Lost for words
Reporter: RICHARD HOOTON
Date published: 15 December 2009
SUNLIGHT streams over the resting place of Jack and Lily Lilley at Failsworth Cemetery
Fury over unmarked grave
THE grave of murder victim Lily Lilley lies unmarked at Failsworth Cemetery — while her killer Lisa Healey is to be given a taxpayer-funded change of identity.
One resident says it’s outrageous and is hoping money can be raised to inscribe the stone and inform the public of the pensioner’s resting place.
Healey (26) is due to be released on parole later this month after serving 11 years for the brutal murder of the frail 71-year-old widow in 1998.
The resident, who did not want to be named, was a childhood friend of Lily’s son John and helped police track him down to Tasmania to break the news of the murder.

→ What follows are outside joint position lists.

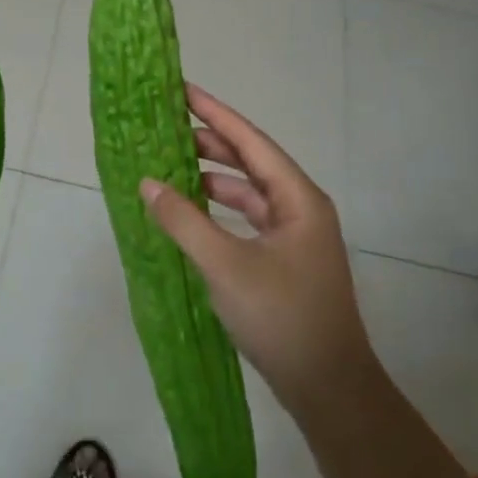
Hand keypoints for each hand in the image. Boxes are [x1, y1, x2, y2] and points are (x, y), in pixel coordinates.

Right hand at [140, 85, 381, 422]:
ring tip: (171, 165)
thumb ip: (184, 221)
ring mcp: (295, 236)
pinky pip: (247, 219)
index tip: (182, 90)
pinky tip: (191, 212)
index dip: (215, 113)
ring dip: (213, 177)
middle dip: (211, 142)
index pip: (251, 141)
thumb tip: (148, 183)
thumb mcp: (225, 265)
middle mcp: (300, 208)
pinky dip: (219, 209)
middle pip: (251, 161)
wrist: (329, 388)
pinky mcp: (285, 260)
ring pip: (249, 191)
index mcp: (298, 198)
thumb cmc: (282, 316)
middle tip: (167, 127)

Lily is buried alongside her husband Jack but has no markings on their grave. John, who suffered health problems, tried to get compensation money to get the stone engraved but was unsuccessful.
The friend, who has since lost touch with him, has a letter from John giving him permission to seek funds to get the work done.
He was given a quote eight years ago for £227 to lift up the subsiding headstone and to clean and letter it, but was not able to get a grant to pay for it.
He said: “The family would normally deal with it but there was only John and he was not in good health.
“It seems disgusting that all this money is being spent on the murderer, yet no-one could be bothered to come up with a few hundred pounds for the victim.
“Everyone says it’s terrible and then walks away and forgets about it.”
Healey was only 15 when she joined with fellow schoolgirl Sarah Davey, then 14, in beating and gagging Mrs Lilley before bundling her body into a wheelie bin and dumping it in the Rochdale Canal.
The judge, Mr Justice Sachs, described it as “unspeakable cruelty.”
The case hit the headlines last week when it was revealed that taxpayers face footing the bill to provide Healey and her child with new identities when she is freed.
It’s believed social services are behind the move so that Healey’s daughter can grow up without the infamy surrounding her mother’s name. Healey gave birth to a daughter in April after a relationship with an inmate from another open jail.